▶ YOUR INSTRUCTIONS
The answer must be every line of the records in which the string "predefined" appears.

======== RECORDS TO PROCESS ========

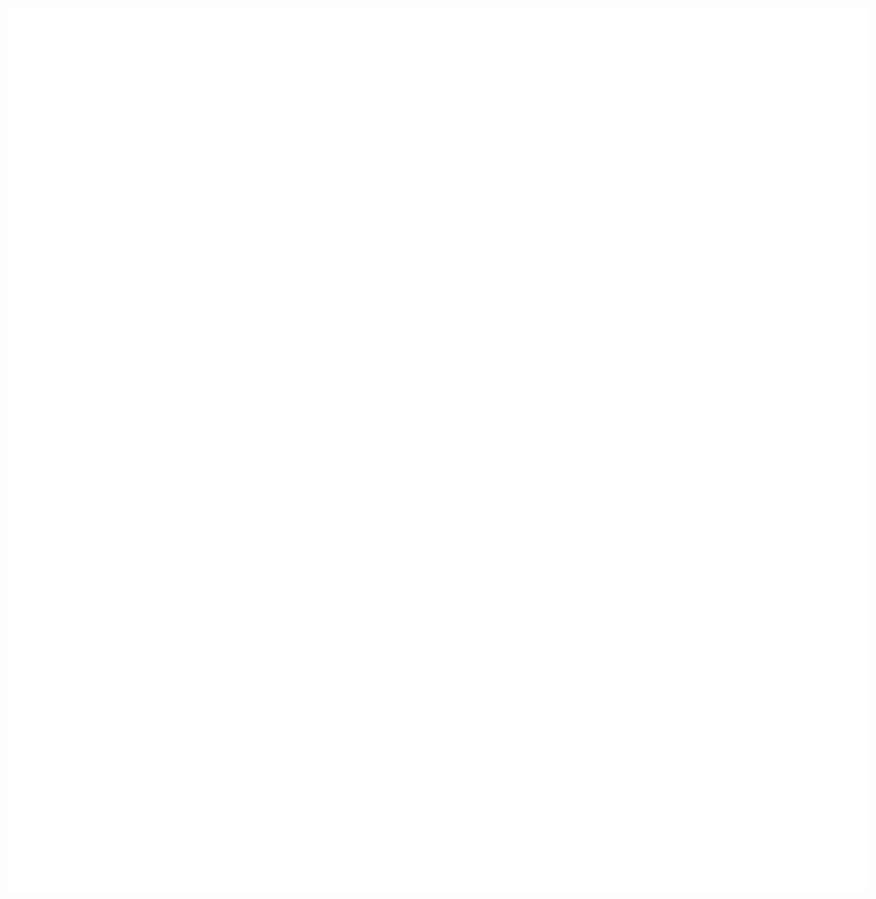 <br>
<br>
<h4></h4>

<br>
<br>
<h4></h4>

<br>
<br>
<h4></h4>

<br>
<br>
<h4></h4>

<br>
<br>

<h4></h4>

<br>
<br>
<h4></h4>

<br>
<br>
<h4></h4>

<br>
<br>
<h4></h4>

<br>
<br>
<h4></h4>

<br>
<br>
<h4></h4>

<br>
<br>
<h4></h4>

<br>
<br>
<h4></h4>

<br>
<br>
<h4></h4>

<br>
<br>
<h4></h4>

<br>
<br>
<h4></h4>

========
======== RECORDS TO PROCESS ========

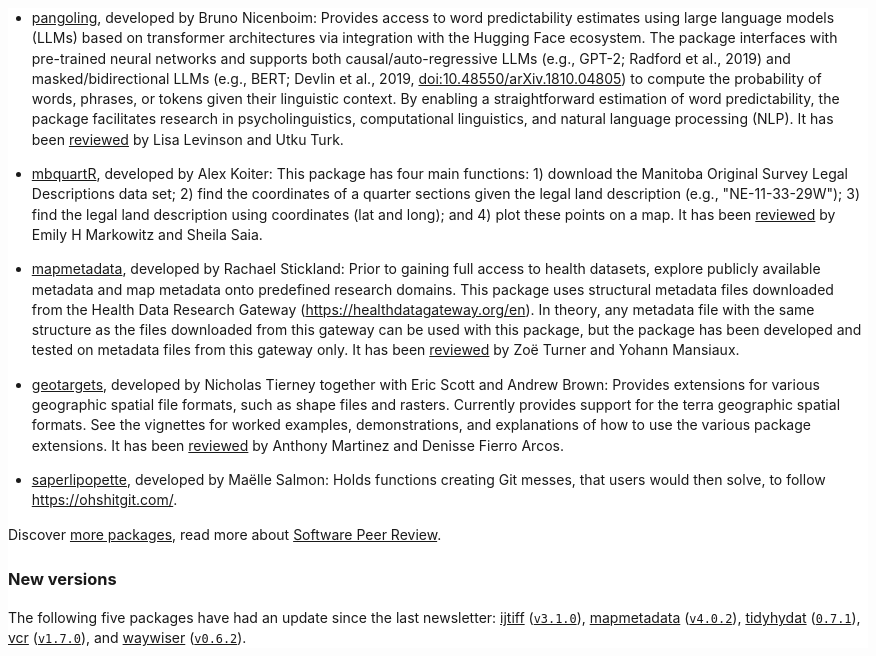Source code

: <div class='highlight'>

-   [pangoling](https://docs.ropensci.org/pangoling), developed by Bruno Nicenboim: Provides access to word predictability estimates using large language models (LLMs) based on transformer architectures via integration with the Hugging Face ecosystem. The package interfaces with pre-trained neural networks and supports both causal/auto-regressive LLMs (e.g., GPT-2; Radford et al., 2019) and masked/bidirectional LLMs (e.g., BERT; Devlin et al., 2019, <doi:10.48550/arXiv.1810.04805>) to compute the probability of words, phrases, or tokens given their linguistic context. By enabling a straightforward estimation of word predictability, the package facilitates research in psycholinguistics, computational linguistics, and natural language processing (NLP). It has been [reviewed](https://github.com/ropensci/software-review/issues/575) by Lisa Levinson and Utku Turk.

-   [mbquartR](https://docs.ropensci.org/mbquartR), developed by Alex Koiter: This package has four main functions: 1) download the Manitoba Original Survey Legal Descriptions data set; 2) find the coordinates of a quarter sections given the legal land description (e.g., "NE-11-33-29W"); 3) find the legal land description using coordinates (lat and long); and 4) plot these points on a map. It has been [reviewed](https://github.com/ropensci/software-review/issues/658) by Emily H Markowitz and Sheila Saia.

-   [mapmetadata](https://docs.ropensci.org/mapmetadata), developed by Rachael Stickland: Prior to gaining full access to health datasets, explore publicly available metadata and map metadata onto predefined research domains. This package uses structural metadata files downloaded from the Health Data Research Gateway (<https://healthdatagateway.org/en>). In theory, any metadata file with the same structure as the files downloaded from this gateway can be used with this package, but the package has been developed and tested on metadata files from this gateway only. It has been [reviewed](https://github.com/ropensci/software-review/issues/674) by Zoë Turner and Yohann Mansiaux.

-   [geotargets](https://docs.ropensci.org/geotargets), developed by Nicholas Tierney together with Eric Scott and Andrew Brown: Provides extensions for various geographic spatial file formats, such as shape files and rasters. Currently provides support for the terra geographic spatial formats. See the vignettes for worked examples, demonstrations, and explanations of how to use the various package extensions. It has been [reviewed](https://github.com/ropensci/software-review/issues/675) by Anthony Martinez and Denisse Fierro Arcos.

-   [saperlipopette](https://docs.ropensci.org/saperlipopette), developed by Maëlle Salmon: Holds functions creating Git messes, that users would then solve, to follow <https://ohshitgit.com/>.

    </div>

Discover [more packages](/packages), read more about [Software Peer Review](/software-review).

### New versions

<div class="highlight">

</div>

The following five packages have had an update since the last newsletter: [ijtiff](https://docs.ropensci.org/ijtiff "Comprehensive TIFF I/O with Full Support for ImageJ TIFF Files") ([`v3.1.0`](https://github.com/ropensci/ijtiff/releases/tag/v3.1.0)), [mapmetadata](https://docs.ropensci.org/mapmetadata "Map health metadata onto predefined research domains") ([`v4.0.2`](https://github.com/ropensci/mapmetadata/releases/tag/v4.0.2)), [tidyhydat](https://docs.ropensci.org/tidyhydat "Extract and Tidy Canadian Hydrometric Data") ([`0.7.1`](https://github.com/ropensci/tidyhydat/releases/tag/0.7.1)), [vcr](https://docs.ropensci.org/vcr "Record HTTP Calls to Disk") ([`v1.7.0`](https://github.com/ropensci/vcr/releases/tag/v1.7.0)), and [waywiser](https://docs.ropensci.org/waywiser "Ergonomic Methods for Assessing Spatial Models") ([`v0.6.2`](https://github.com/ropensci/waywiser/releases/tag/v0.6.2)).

========
======== RECORDS TO PROCESS ========

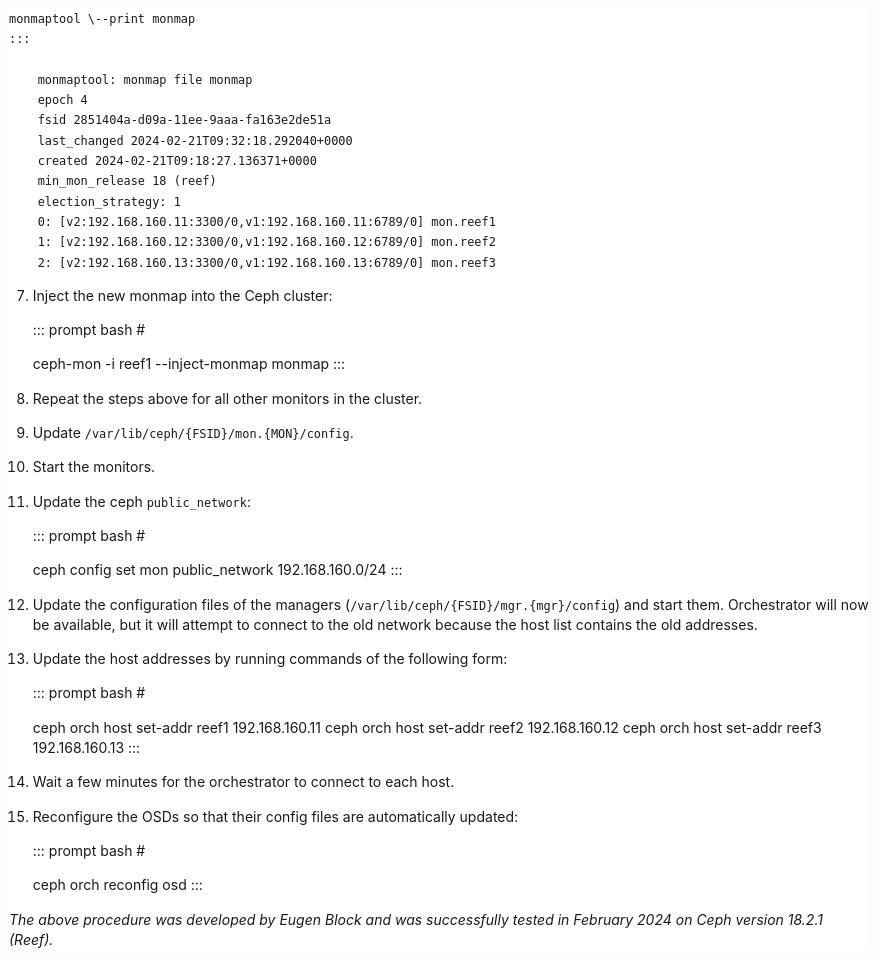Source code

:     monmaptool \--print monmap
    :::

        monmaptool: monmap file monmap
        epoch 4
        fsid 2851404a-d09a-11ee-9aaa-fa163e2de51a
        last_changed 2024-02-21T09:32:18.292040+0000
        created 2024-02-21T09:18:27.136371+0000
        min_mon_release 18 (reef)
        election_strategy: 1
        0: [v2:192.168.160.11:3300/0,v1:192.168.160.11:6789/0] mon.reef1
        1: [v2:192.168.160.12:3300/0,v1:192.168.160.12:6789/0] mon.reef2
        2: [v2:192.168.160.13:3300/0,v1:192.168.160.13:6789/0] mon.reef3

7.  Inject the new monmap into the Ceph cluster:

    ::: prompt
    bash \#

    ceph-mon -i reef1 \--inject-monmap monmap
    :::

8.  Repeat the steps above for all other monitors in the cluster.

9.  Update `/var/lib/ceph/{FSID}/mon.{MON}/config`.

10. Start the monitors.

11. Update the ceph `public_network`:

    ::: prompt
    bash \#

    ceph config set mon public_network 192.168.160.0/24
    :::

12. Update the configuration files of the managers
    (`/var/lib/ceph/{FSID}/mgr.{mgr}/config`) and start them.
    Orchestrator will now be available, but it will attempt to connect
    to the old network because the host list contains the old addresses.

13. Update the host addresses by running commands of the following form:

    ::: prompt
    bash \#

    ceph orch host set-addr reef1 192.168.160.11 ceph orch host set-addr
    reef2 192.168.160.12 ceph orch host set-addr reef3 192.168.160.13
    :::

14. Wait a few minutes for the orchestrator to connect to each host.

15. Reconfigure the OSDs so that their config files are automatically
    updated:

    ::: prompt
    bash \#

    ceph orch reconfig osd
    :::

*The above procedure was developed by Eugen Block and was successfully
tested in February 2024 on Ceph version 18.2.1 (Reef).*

========

▶ ANSWER
-   [mapmetadata](https://docs.ropensci.org/mapmetadata), developed by Rachael Stickland: Prior to gaining full access to health datasets, explore publicly available metadata and map metadata onto predefined research domains. This package uses structural metadata files downloaded from the Health Data Research Gateway (<https://healthdatagateway.org/en>). In theory, any metadata file with the same structure as the files downloaded from this gateway can be used with this package, but the package has been developed and tested on metadata files from this gateway only. It has been [reviewed](https://github.com/ropensci/software-review/issues/674) by Zoë Turner and Yohann Mansiaux.
The following five packages have had an update since the last newsletter: [ijtiff](https://docs.ropensci.org/ijtiff "Comprehensive TIFF I/O with Full Support for ImageJ TIFF Files") ([`v3.1.0`](https://github.com/ropensci/ijtiff/releases/tag/v3.1.0)), [mapmetadata](https://docs.ropensci.org/mapmetadata "Map health metadata onto predefined research domains") ([`v4.0.2`](https://github.com/ropensci/mapmetadata/releases/tag/v4.0.2)), [tidyhydat](https://docs.ropensci.org/tidyhydat "Extract and Tidy Canadian Hydrometric Data") ([`0.7.1`](https://github.com/ropensci/tidyhydat/releases/tag/0.7.1)), [vcr](https://docs.ropensci.org/vcr "Record HTTP Calls to Disk") ([`v1.7.0`](https://github.com/ropensci/vcr/releases/tag/v1.7.0)), and [waywiser](https://docs.ropensci.org/waywiser "Ergonomic Methods for Assessing Spatial Models") ([`v0.6.2`](https://github.com/ropensci/waywiser/releases/tag/v0.6.2)).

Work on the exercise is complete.